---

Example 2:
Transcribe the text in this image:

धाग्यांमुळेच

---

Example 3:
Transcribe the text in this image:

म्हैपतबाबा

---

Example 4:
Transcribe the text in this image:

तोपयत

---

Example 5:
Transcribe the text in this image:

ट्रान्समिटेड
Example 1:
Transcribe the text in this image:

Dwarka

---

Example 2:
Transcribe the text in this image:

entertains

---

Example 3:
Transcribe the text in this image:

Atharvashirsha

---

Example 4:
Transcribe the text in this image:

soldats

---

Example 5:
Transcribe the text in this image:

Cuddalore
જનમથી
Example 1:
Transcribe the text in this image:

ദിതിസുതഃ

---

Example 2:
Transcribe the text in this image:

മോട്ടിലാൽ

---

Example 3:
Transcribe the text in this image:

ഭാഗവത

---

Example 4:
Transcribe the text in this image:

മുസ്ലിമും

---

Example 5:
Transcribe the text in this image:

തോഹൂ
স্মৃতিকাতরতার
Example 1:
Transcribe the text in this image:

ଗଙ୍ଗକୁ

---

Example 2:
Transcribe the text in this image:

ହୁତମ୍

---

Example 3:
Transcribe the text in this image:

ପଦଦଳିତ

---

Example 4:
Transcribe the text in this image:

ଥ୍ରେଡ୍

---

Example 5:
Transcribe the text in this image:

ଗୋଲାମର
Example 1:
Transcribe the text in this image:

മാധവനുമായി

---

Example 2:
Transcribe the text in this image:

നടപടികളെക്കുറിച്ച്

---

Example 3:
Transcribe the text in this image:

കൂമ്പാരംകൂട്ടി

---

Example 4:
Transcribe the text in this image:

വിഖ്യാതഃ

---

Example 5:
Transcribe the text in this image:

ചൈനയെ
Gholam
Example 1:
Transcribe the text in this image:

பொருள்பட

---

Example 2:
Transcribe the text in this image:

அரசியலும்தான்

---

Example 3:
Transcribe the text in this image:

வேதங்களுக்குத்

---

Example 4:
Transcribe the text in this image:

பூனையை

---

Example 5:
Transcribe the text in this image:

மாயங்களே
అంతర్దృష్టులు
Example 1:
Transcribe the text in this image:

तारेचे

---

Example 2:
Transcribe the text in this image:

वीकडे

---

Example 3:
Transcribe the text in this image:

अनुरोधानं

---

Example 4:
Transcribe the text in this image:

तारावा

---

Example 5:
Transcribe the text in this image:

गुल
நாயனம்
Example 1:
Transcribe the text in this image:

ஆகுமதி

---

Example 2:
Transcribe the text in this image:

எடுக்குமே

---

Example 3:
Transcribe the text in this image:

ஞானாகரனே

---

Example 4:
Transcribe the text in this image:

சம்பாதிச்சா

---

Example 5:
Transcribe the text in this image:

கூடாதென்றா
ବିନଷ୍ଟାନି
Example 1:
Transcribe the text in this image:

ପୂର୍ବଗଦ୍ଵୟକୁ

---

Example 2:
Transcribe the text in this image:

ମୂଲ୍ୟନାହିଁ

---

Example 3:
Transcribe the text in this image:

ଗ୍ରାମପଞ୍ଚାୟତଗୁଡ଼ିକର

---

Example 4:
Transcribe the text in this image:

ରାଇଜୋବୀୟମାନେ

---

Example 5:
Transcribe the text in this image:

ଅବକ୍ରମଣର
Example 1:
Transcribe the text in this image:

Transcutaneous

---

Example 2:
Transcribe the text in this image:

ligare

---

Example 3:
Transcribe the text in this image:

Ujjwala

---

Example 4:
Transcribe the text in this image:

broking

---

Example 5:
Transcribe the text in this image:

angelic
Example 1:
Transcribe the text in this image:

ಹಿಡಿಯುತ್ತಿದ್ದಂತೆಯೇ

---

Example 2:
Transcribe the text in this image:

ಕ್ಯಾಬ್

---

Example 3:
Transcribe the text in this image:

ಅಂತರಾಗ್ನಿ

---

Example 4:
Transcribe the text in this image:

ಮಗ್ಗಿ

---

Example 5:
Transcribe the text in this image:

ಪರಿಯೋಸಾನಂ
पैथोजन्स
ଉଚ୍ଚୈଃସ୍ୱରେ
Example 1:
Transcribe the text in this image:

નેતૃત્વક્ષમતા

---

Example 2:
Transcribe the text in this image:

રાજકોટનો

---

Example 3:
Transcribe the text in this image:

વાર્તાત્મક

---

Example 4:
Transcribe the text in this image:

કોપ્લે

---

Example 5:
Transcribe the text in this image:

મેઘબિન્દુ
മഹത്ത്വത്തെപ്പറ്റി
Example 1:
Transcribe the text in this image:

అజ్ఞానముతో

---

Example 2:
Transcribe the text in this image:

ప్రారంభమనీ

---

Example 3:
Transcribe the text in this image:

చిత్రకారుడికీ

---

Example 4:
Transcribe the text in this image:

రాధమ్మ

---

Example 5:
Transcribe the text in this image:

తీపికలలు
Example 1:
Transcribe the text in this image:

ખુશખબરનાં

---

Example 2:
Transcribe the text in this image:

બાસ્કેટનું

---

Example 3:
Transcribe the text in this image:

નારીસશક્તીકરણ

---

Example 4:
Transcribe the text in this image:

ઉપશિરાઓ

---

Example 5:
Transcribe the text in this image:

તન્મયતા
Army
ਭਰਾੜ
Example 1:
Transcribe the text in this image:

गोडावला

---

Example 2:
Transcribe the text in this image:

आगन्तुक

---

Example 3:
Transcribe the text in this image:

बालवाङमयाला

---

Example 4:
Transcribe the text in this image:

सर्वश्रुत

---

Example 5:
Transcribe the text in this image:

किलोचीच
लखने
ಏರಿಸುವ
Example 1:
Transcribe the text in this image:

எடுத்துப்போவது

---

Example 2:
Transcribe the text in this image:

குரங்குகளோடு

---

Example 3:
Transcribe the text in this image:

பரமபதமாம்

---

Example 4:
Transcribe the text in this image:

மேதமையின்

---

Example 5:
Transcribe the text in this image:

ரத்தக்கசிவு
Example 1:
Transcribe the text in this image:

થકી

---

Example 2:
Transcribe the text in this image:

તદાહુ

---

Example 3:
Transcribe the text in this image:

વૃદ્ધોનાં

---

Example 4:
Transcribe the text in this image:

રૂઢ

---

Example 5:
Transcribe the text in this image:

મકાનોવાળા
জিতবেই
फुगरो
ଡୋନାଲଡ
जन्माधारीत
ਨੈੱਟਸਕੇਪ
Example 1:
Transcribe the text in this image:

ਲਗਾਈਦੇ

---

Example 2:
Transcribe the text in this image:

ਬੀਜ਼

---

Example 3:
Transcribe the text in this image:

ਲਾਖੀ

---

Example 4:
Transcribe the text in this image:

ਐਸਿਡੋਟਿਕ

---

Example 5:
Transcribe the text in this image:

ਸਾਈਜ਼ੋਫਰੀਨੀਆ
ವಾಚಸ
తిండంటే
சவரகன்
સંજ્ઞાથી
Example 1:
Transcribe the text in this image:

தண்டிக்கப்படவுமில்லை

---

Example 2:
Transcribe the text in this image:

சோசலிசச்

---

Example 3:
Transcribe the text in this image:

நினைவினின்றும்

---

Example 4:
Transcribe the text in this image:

• • • • • • •

Directions for this task
Everything in the listing is to be restated exactly.

Written solution
---

Example 2:
Transcribe the text in this image:

धाग्यांमुळेच

---

Example 3:
Transcribe the text in this image:

म्हैपतबाबा

---

Example 4:
Transcribe the text in this image:

तोपयत

---

Example 5:
Transcribe the text in this image:

ट्रान्समिटेड
Example 1:
Transcribe the text in this image:

Dwarka

---

Example 2:
Transcribe the text in this image:

entertains

---

Example 3:
Transcribe the text in this image:

Atharvashirsha

---

Example 4:
Transcribe the text in this image:

soldats

---

Example 5:
Transcribe the text in this image:

Cuddalore
જનમથી
Example 1:
Transcribe the text in this image:

ദിതിസുതഃ

---

Example 2:
Transcribe the text in this image:

മോട്ടിലാൽ

---

Example 3:
Transcribe the text in this image:

ഭാഗവത

---

Example 4:
Transcribe the text in this image:

മുസ്ലിമും

---

Example 5:
Transcribe the text in this image:

തോഹൂ
স্মৃতিকাতরতার
Example 1:
Transcribe the text in this image:

ଗଙ୍ଗକୁ

---

Example 2:
Transcribe the text in this image:

ହୁତମ୍

---

Example 3:
Transcribe the text in this image:

ପଦଦଳିତ

---

Example 4:
Transcribe the text in this image:

ଥ୍ରେଡ୍

---

Example 5:
Transcribe the text in this image:

ଗୋଲାମର
Example 1:
Transcribe the text in this image:

മാധവനുമായി

---

Example 2:
Transcribe the text in this image:

നടപടികളെക്കുറിച്ച്

---

Example 3:
Transcribe the text in this image:

കൂമ്പാരംകൂട്ടി

---

Example 4:
Transcribe the text in this image:

വിഖ്യാതഃ

---

Example 5:
Transcribe the text in this image:

ചൈനയെ
Gholam
Example 1:
Transcribe the text in this image:

பொருள்பட

---

Example 2:
Transcribe the text in this image:

அரசியலும்தான்

---

Example 3:
Transcribe the text in this image:

வேதங்களுக்குத்

---

Example 4:
Transcribe the text in this image:

பூனையை

---

Example 5:
Transcribe the text in this image:

மாயங்களே
అంతర్దృష్టులు
Example 1:
Transcribe the text in this image:

तारेचे

---

Example 2:
Transcribe the text in this image:

वीकडे

---

Example 3:
Transcribe the text in this image:

अनुरोधानं

---

Example 4:
Transcribe the text in this image:

तारावा

---

Example 5:
Transcribe the text in this image:

गुल
நாயனம்
Example 1:
Transcribe the text in this image:

ஆகுமதி

---

Example 2:
Transcribe the text in this image:

எடுக்குமே

---

Example 3:
Transcribe the text in this image:

ஞானாகரனே

---

Example 4:
Transcribe the text in this image:

சம்பாதிச்சா

---

Example 5:
Transcribe the text in this image:

கூடாதென்றா
ବିନଷ୍ଟାନି
Example 1:
Transcribe the text in this image:

ପୂର୍ବଗଦ୍ଵୟକୁ

---

Example 2:
Transcribe the text in this image:

ମୂଲ୍ୟନାହିଁ

---

Example 3:
Transcribe the text in this image:

ଗ୍ରାମପଞ୍ଚାୟତଗୁଡ଼ିକର

---

Example 4:
Transcribe the text in this image:

ରାଇଜୋବୀୟମାନେ

---

Example 5:
Transcribe the text in this image:

ଅବକ୍ରମଣର
Example 1:
Transcribe the text in this image:

Transcutaneous

---

Example 2:
Transcribe the text in this image:

ligare

---

Example 3:
Transcribe the text in this image:

Ujjwala

---

Example 4:
Transcribe the text in this image:

broking

---

Example 5:
Transcribe the text in this image:

angelic
Example 1:
Transcribe the text in this image:

ಹಿಡಿಯುತ್ತಿದ್ದಂತೆಯೇ

---

Example 2:
Transcribe the text in this image:

ಕ್ಯಾಬ್

---

Example 3:
Transcribe the text in this image:

ಅಂತರಾಗ್ನಿ

---

Example 4:
Transcribe the text in this image:

ಮಗ್ಗಿ

---

Example 5:
Transcribe the text in this image:

ಪರಿಯೋಸಾನಂ
पैथोजन्स
ଉଚ୍ଚୈଃସ୍ୱରେ
Example 1:
Transcribe the text in this image:

નેતૃત્વક્ષમતા

---

Example 2:
Transcribe the text in this image:

રાજકોટનો

---

Example 3:
Transcribe the text in this image:

વાર્તાત્મક

---

Example 4:
Transcribe the text in this image:

કોપ્લે

---

Example 5:
Transcribe the text in this image:

મેઘબિન્દુ
മഹത്ത്വത്തെപ്പറ്റി
Example 1:
Transcribe the text in this image:

అజ్ఞానముతో

---

Example 2:
Transcribe the text in this image:

ప్రారంభమనీ

---

Example 3:
Transcribe the text in this image:

చిత్రకారుడికీ

---

Example 4:
Transcribe the text in this image:

రాధమ్మ

---

Example 5:
Transcribe the text in this image:

తీపికలలు
Example 1:
Transcribe the text in this image:

ખુશખબરનાં

---

Example 2:
Transcribe the text in this image:

બાસ્કેટનું

---

Example 3:
Transcribe the text in this image:

નારીસશક્તીકરણ

---

Example 4:
Transcribe the text in this image:

ઉપશિરાઓ

---

Example 5:
Transcribe the text in this image:

તન્મયતા
Army
ਭਰਾੜ
Example 1:
Transcribe the text in this image:

गोडावला

---

Example 2:
Transcribe the text in this image:

आगन्तुक

---

Example 3:
Transcribe the text in this image:

बालवाङमयाला

---

Example 4:
Transcribe the text in this image:

सर्वश्रुत

---

Example 5:
Transcribe the text in this image:

किलोचीच
लखने
ಏರಿಸುವ
Example 1:
Transcribe the text in this image:

எடுத்துப்போவது

---

Example 2:
Transcribe the text in this image:

குரங்குகளோடு

---

Example 3:
Transcribe the text in this image:

பரமபதமாம்

---

Example 4:
Transcribe the text in this image:

மேதமையின்

---

Example 5:
Transcribe the text in this image:

ரத்தக்கசிவு
Example 1:
Transcribe the text in this image:

થકી

---

Example 2:
Transcribe the text in this image:

તદાહુ

---

Example 3:
Transcribe the text in this image:

વૃદ્ધોનાં

---

Example 4:
Transcribe the text in this image:

રૂઢ

---

Example 5:
Transcribe the text in this image:

મકાનોવાળા
জিতবেই
फुगरो
ଡୋନାଲଡ
जन्माधारीत
ਨੈੱਟਸਕੇਪ
Example 1:
Transcribe the text in this image:

ਲਗਾਈਦੇ

---

Example 2:
Transcribe the text in this image:

ਬੀਜ਼

---

Example 3:
Transcribe the text in this image:

ਲਾਖੀ

---

Example 4:
Transcribe the text in this image:

ਐਸਿਡੋਟਿਕ

---

Example 5:
Transcribe the text in this image:

ਸਾਈਜ਼ੋਫਰੀਨੀਆ
ವಾಚಸ
తిండంటే
சவரகன்
સંજ્ઞાથી
Example 1:
Transcribe the text in this image:

தண்டிக்கப்படவுமில்லை

---

Example 2:
Transcribe the text in this image:

சோசலிசச்

---

Example 3:
Transcribe the text in this image:

நினைவினின்றும்

---

Example 4:
Transcribe the text in this image:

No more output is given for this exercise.